俺には発達障害の幼なじみがいて、そいつの話。

ある日、そいつとオカルト話をしていたら「俺の持論なんだが、発達障害者はもうひとつの世界が見える」と言い出した。
中二病の発現かと思ったんだが珍しく真面目な顔。

そいついわく、世界には表と裏があってそれぞれに住人がいる。
表はもちろん、この世界。
裏の方はハッキリと見えたわけじゃないがいわゆる幽霊か思念の類。

発達障害は感覚が鋭くて鈍い。
矛盾してるが聞こえるはずのない物が聞こえ、見えない物が見える。

逆に、聞こえなければならない音が聞こえずに、見える物が見えない。
「感覚がオーバーフローを起こして混線してる。それは認識してはいけない物を認識してるからだ」
それがそいつの言う「もうひとつの世界」らしい。

話は変わるが、発達障害というのは自律学習が出来ないんだそうだ。
俺も話を聞くまでは半信半疑だったが幼児期は「階段の昇り降りの仕方が分からなかった」そうだ。

思い返してみるが、俺はそんなものをわざわざ教わった覚えはない。
いつの間にか普通に昇り降りしていたはず。

それと同じように幼い頃のそいつは「表と裏を切り離す方法が分からなかった」らしい。
「健常者は無意識に認識しないようになってるが発達は意識的に無意識にしなきゃいけない」

書いてても意味が分からんし、思い出しながら書いてるからおかしいかもしれんけど、確かにそいつはそう言った。

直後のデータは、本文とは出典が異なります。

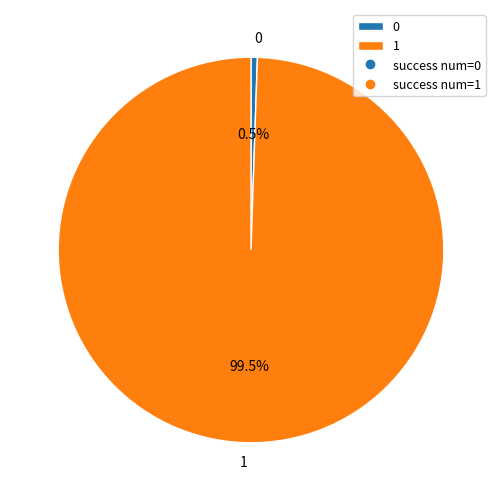

Do 1 and 0 together represent more than half of the pie?

Yes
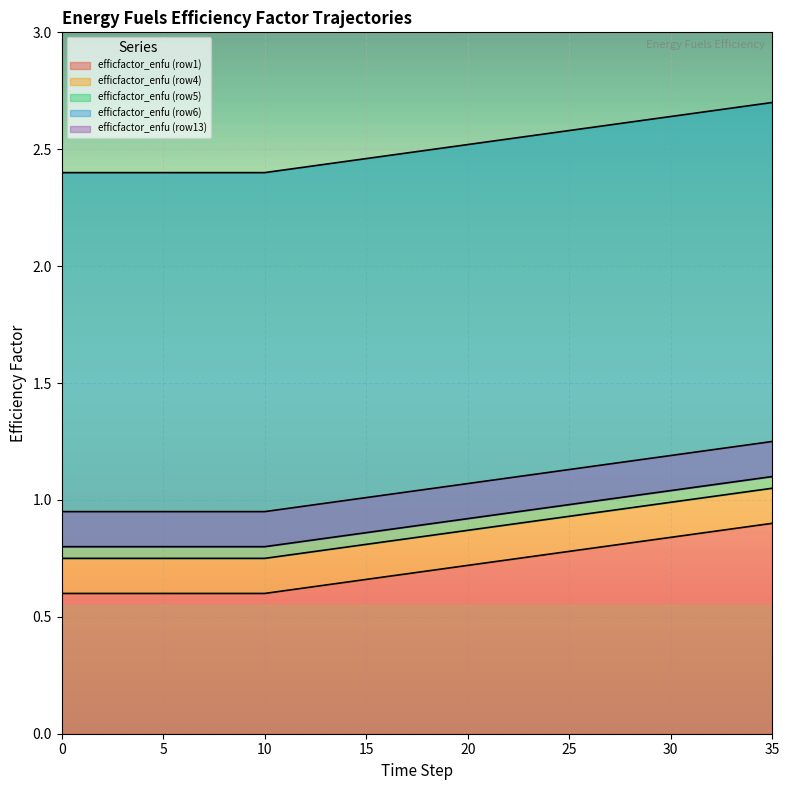

Is it true that efficfactor_enfu (row1) equals 0.5 at 35?

False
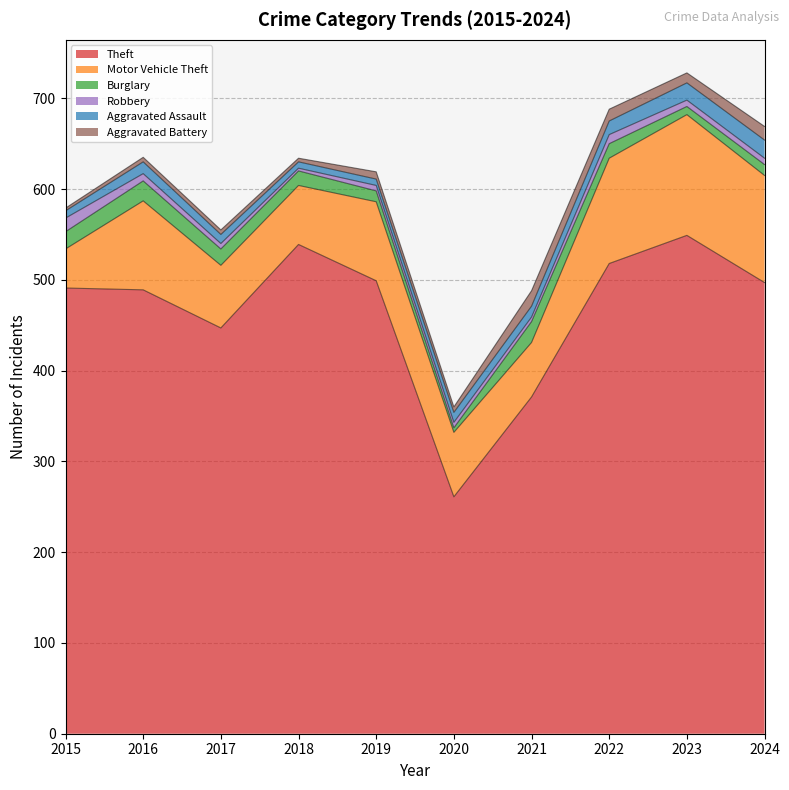

Reading right to left, extract all data points from this chart.

Theft: 2024=497	2023=549	2022=518	2021=371	2020=261	2019=499	2018=539	2017=447	2016=489	2015=491
Motor Vehicle Theft: 2024=118	2023=133	2022=116	2021=60	2020=71	2019=87	2018=65	2017=69	2016=98	2015=43
Burglary: 2024=12	2023=9	2022=16	2021=23	2020=5	2019=12	2018=16	2017=18	2016=22	2015=19
Robbery: 2024=7	2023=7	2022=10	2021=5	2020=6	2019=6	2018=3	2017=6	2016=8	2015=15
Aggravated Assault: 2024=20	2023=19	2022=15	2021=12	2020=11	2019=7	2018=7	2017=10	2016=13	2015=8
Aggravated Battery: 2024=15	2023=11	2022=13	2021=17	2020=6	2019=8	2018=4	2017=5	2016=5	2015=3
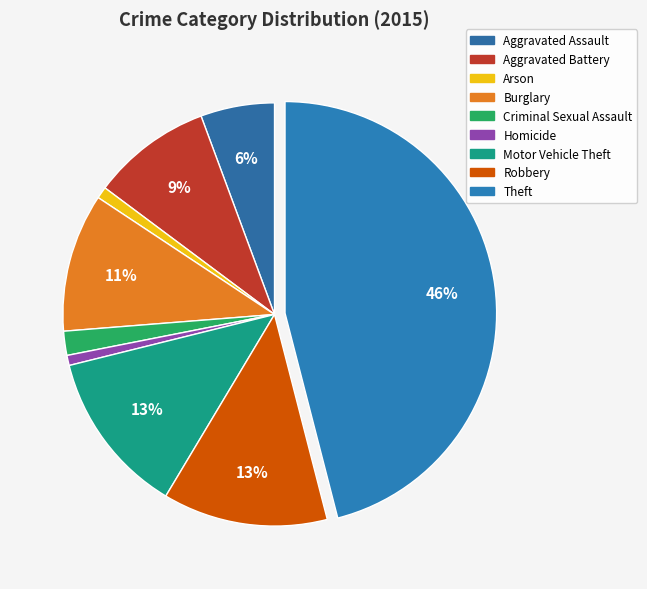

To the nearest percent, what is the difference between the largest and smallest slice percentages?

45%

「今は意識的に無意識の領域に持っていってるが、気を抜くと無意識の領域に意識が踏み込む」と。
正直言うと統合失調症なんじゃないかと思ったりした。

けど、統失って先天性じゃないんだろ?昔っからこんな奴だったし発達の診断受けたのも成人後だったし。
とりあえず、不思議な話だったからここに投下しとくわ。